La Modernité a fait fausse route en mettant l’homme, et non le monde, au centre de ses réflexions, avait diagnostiqué Hannah Arendt dès le milieu du XXe siècle. Il en a découlé près de trois siècles d’un anthropomorphisme qui a surtout servi d’œillères pour la civilisation occidentale. Ses leaders religieux, scientifiques, politiques puis économiques ont orchestré l’exploitation du globe terrestre avec une voracité telle qu’aucune civilisation ne l’avait jamais réalisée et systématisée ainsi, et ceci à une échelle planétaire. Peut-être la Modernité n’avait-elle pas imaginé, au départ, les implications mortifères de sa rationalité. Mais c’est à présent clair : il n’y a plus de Terre capable de supporter l’idéal de progrès promu par l’Occident depuis plus de deux siècles. Les notions de développement et d’émancipation sont frappées d’inanité, elles deviennent creuses. Le rêve est brisé, notamment, pour une grande partie de l’humanité qui prend conscience qu’elle ne pourra jamais participer à la fête que lui avait promise l’Occident pour lui faire abandonner ses traditions et ses cultures ancestrales.

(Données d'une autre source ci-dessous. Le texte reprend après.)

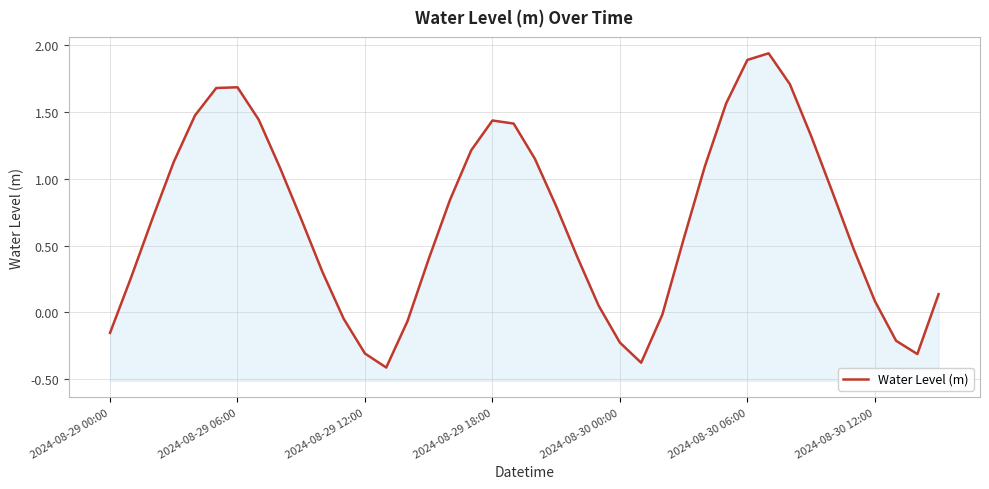

Between 9 and 2024-08-30 00:00, which is larger?

2024-08-30 00:00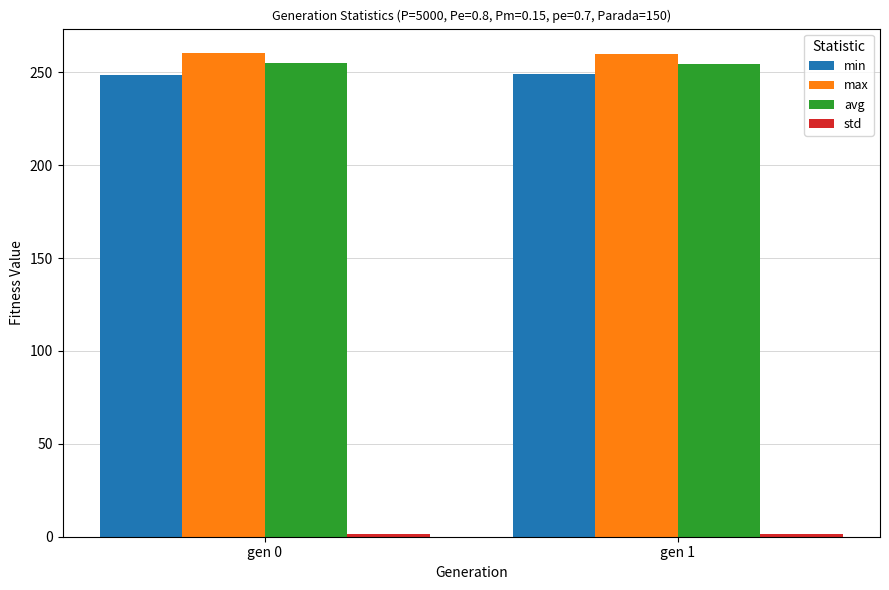

How many categories are shown in the chart?

2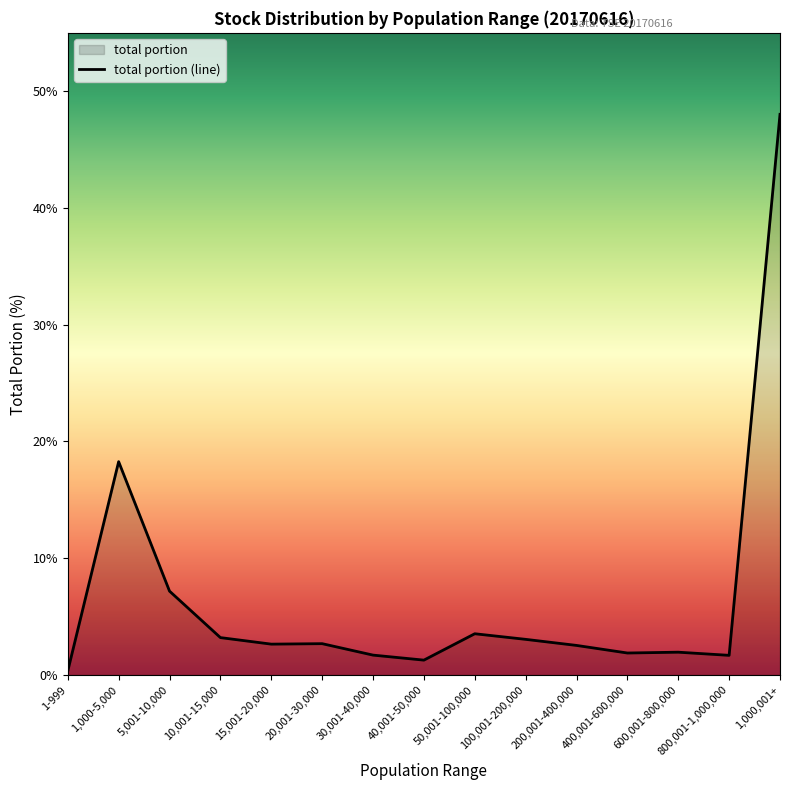

What is the difference between the values at 1,000-5,000 and 20,001-30,000?

15.6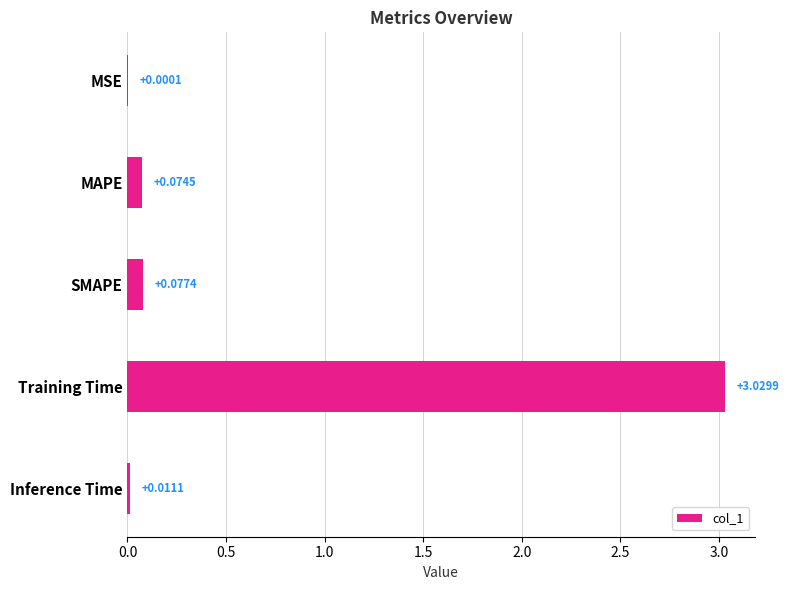

Which category has the highest value across all series?

Training Time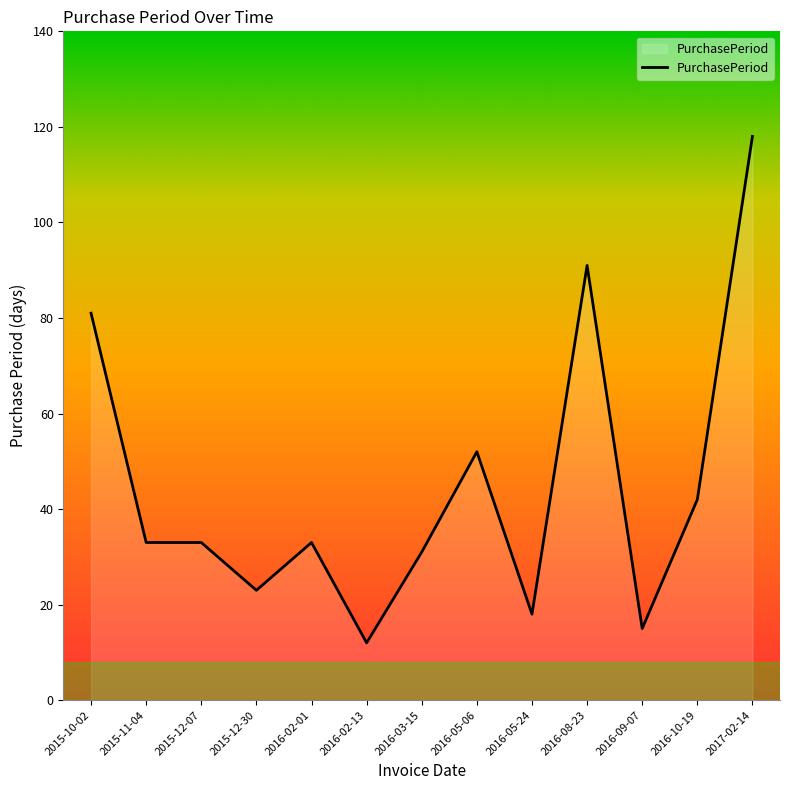

What is the approximate value at 2015-11-04, to the nearest 50?

50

La priorité consiste à rehausser le niveau de conscience collective à propos des enjeux contemporains de civilisation – expliquer en quoi ils sont devenus des questions de subsistance. Il s’agit de compléter la configuration cosmopolitique contemporaine, bien réelle dans les faits, notamment dans l’économie mondialisée du XXIe siècle, d’une véritable conscience cosmopolitique. Mais cette fois, il faudra opérer cette mutation sans recourir à la désignation d’un ennemi commun. Par exemple, désigner comme ennemi le capitalisme ne suffira pas. Bien sûr, l’organisation capitaliste de l’économie mondiale est la principale responsable du saccage de la nature et d’une grande partie des impasses stratégiques contemporaines. Mais le capitalisme n’est que l’expression, la mise en œuvre d’une idéologie du progrès et de la démesure dont il faut comprendre les ressorts si l’on souhaite pouvoir en désamorcer les causes profondes. D’ailleurs, ce n’est pas d’une victoire au sens classique que nous avons besoin. Il s’agit, pour la première fois dans l’histoire humaine, d’envisager une intégration et une évolution qui ne reposent pas sur le binôme ami-ennemi. Certes, d’un point de vue historique, l’invention de l’État-nation avait permis une relative stabilisation des relations humaines jusqu’à nos jours. Mais ce concept se révèle inadapté à la résolution des enjeux planétaires qu’il s’agit d’affronter aujourd’hui. Il s’agit de coopérer entre amis, alors même que nous n’avons plus réellement d’ennemis identifiés – situation nouvelle et pour laquelle nos dispositifs politiques sont mal outillés.